------ Texto de origem ------

"Foi o tempo que dedicaste a tua rosa que a fez tão importante"
(Antoine de Saint-Exupéry)

quinta-feira, 17 de março de 2011

Lembranças de Dias que não Voltam Mais

"Se tens um coração de ferro, bom proveito. 
O meu, fizeram-no de carne, e sangra todo dia."
Na próxima semana já vai completar 6 anos, mas a data de hoje marcou minha vida, nesse dia o brilho do meu olhar ficou prá trás, vidrou, embaçou por muito tempo. Minha visão ficou perturbada, não conseguia ouvir, não falava...meu  coração e mente eram só tristeza, desde o exato momento em que ele se sentiu mal eu sabia que era o começo do fim...todos os sinais haviam me avisado..o sonho, a certeza, por breves horas ou longos segundos, me perdi de mim.
Uma tempestade se anunciou num lindo dia de sol, o vento, os trovões seguidos da chuva forte, mas o maior dos estragos era interno, daqueles que dilaceram a alma, que destroem. Tentei fugir, me esconder, me refugiar de mim mesma. Não consegui. Caí. Fiquei no chão. Sentia os pingos de chuva caindo como se pedras fossem naquele final do dia.

------ Material fornecido ------

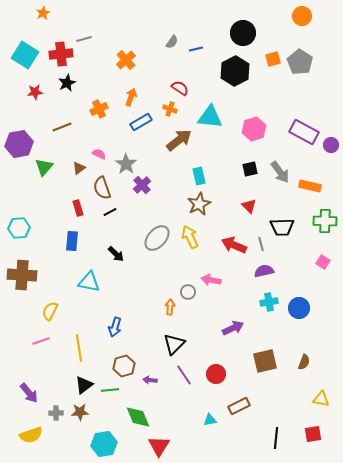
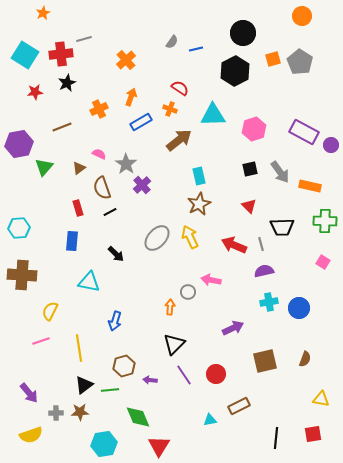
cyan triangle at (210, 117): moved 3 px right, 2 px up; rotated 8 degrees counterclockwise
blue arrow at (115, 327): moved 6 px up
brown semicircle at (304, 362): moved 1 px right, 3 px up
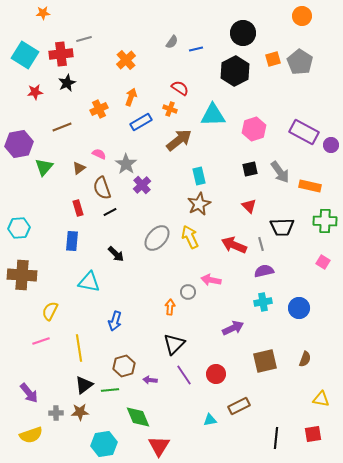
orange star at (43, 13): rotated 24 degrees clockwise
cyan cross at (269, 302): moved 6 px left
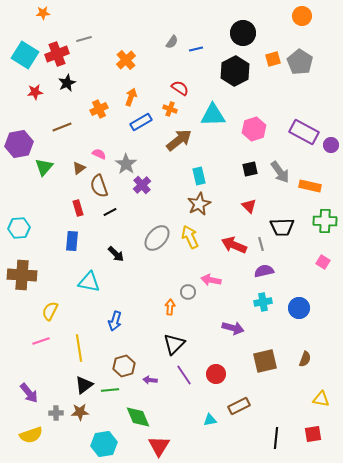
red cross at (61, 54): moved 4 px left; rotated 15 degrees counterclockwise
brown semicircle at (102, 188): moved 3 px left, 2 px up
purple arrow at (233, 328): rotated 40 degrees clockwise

------
------ Material fornecido ------

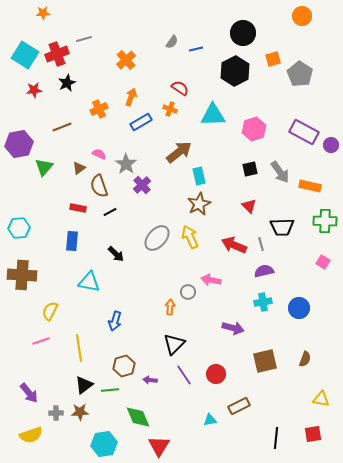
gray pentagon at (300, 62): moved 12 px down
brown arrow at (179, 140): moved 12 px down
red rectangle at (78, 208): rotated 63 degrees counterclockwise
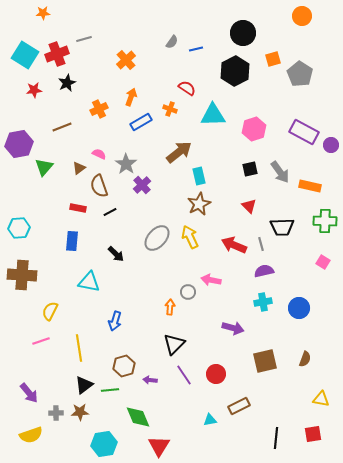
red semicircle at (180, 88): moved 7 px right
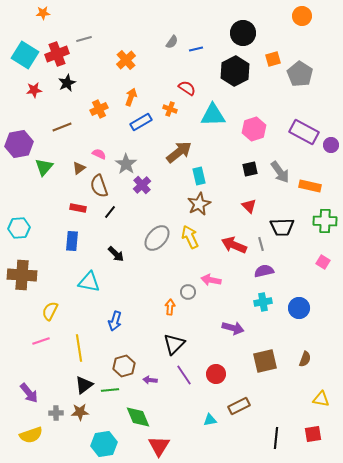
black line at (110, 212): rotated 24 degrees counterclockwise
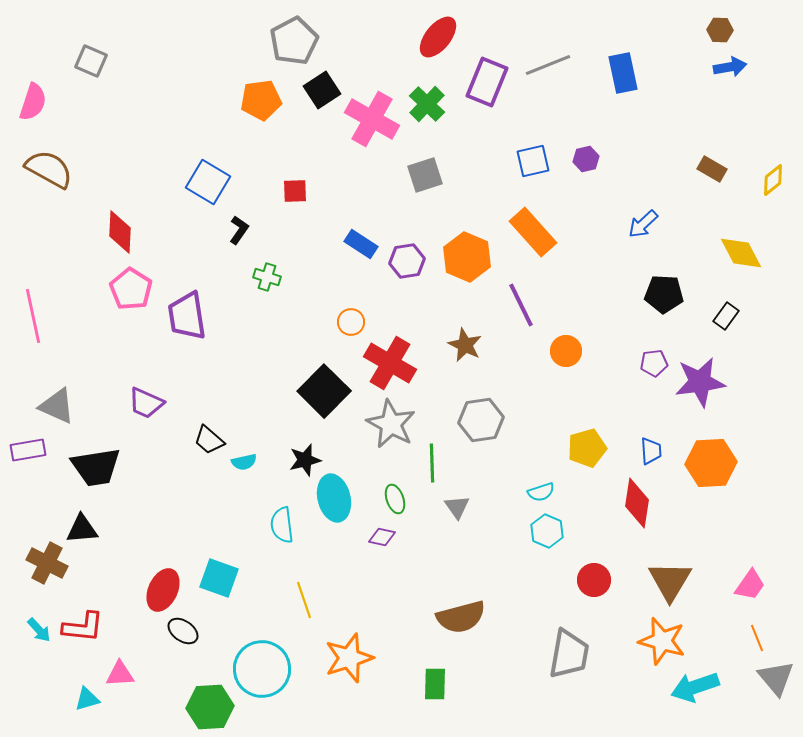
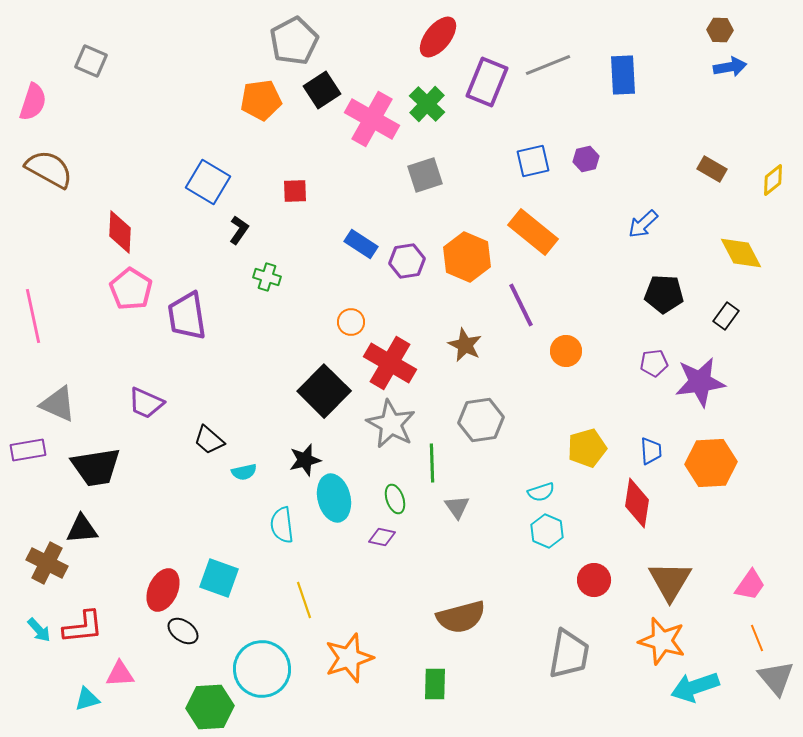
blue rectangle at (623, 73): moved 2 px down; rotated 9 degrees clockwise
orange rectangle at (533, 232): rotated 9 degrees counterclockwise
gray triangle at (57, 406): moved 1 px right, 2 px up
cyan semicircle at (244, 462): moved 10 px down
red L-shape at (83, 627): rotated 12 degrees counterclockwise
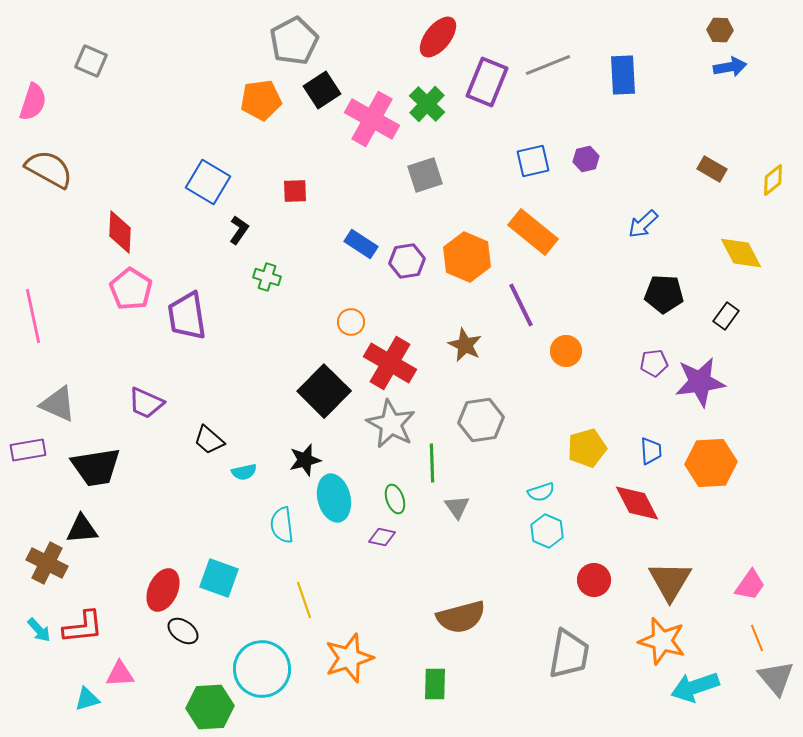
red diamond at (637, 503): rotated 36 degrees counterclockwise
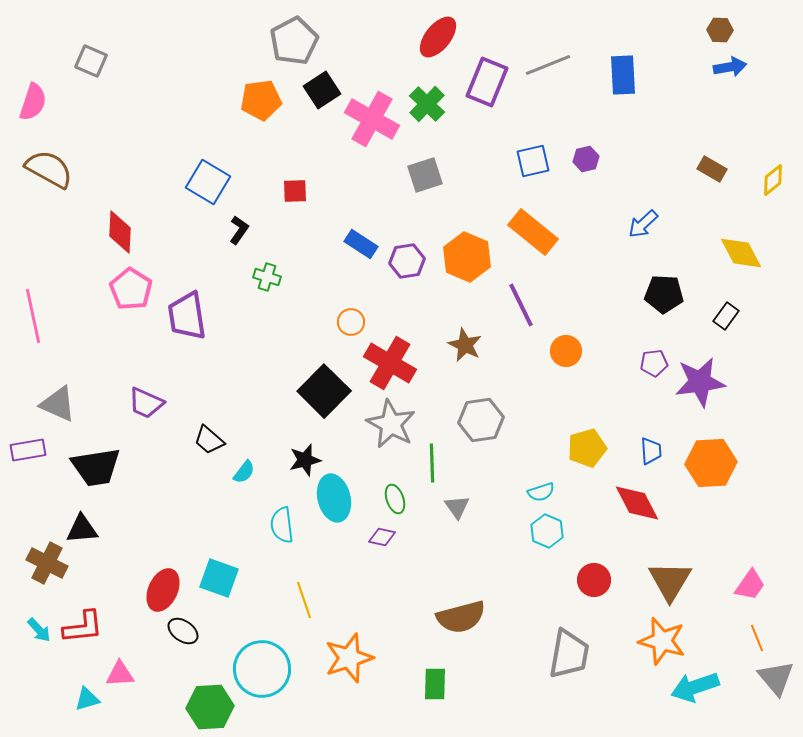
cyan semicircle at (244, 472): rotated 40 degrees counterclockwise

------
------ Material fornecido ------

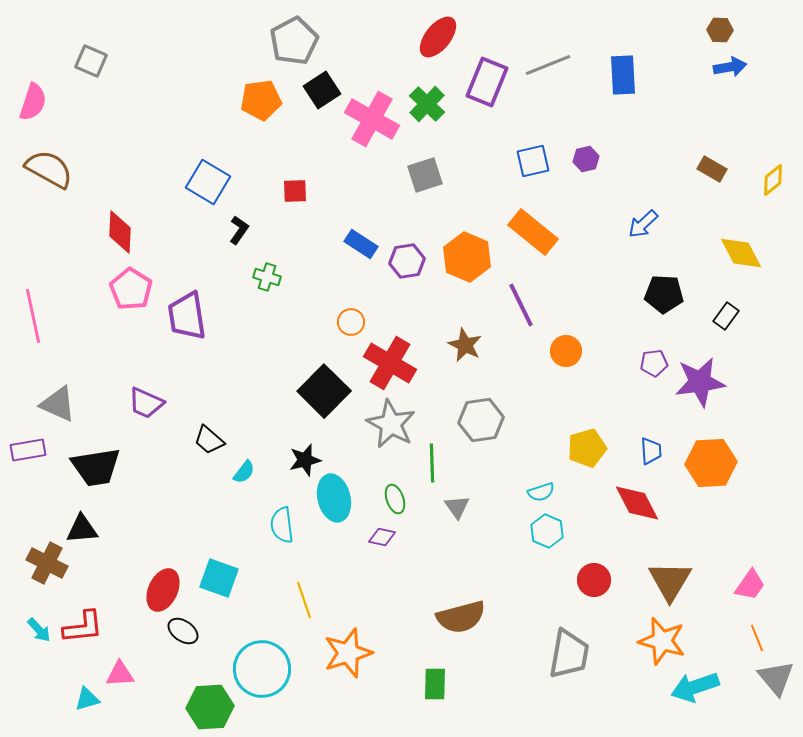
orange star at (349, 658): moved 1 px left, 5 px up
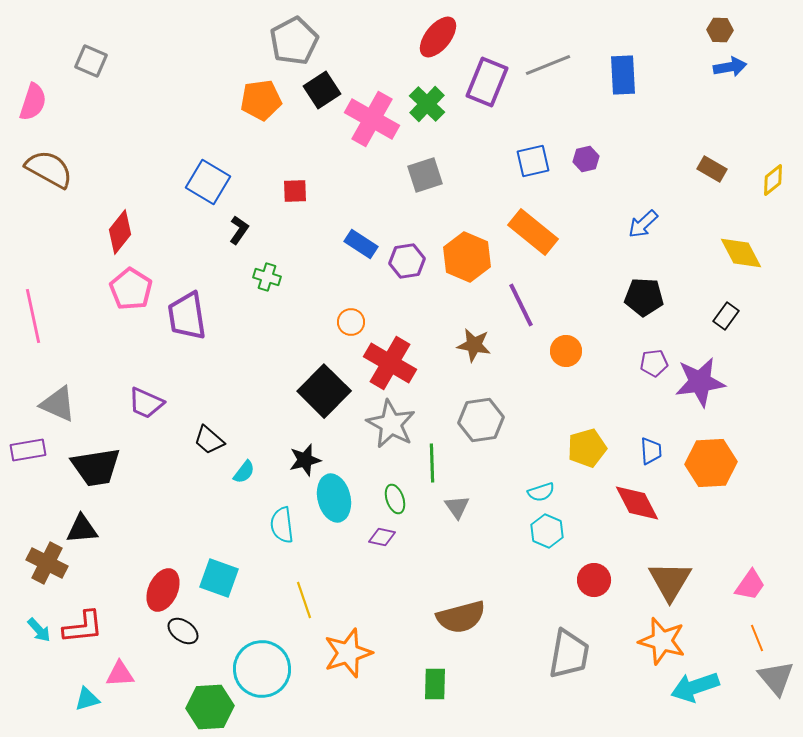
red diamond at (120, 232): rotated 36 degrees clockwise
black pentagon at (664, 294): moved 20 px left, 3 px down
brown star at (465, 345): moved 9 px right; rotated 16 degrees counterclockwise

------

Conjunto de exercícios
[a] Reescreva de forma mais concisa o parágrafo do texto de origem que começa com "Uma tempestade se anunciou", conservando seus fatos principais.
[b] Prolongue o texto de origem, as lembranças daquele dia que não volta mais, a partir do ponto em que ele termina.

Respostas por tarefa
[a] Num lindo dia de sol veio uma tempestade, com vento, trovões e chuva forte, mas o maior estrago foi interno e dilacerou a alma. Tentei fugir e me esconder de mim mesma, sem conseguir. Caí e fiquei no chão, sentindo os pingos de chuva caírem como pedras no fim daquele dia.

[b]
Sentia os abraços, mas parecia que eu não estava ali...
A ausência de cor contrastava com  todo o resto, como se formasse um ponto de fuga. Mas eu não queria fugir por essa porta. Via carros, pessoas, a vida pulsando em cada esquina. Mas como assim? Por que só para os outros? Por que eu não poderia somente continuar vivendo sem essa dor, sem essa perda? Era só nisso que eu conseguia pensar...que minha vida tinha parado. Não conseguia reparar detalhes, cores, cheiros,  não me atinha mais a pontos ou vírgulas, não me reconhecia no meu próprio reflexo, eu era só interrogação.
Aos poucos tudo é reconstruído, como num tsunami, nessa tragédia coletiva que aconteceu no Japão...quantas pessoas estão com esse sentimento, com esse vazio...meu tsunami foi particular...levou embora o que eu mais amava na vida, e eu não sentiria mais o abraço dele, o olhar dele. Só o que ficaria dali para a frente seriam as lembranças, essas permanecem intocáveis, insubstituíveis, e depois da dor lancinante do começo são elas que nos ajudam a levantar, a recompor os pedaços.
Em meio a minha tempestade particular, com o tempo, descobri aos poucos raios de sol, pequenos pedaços de céu azul, camuflados por pessoas, gestos, carinho, amor.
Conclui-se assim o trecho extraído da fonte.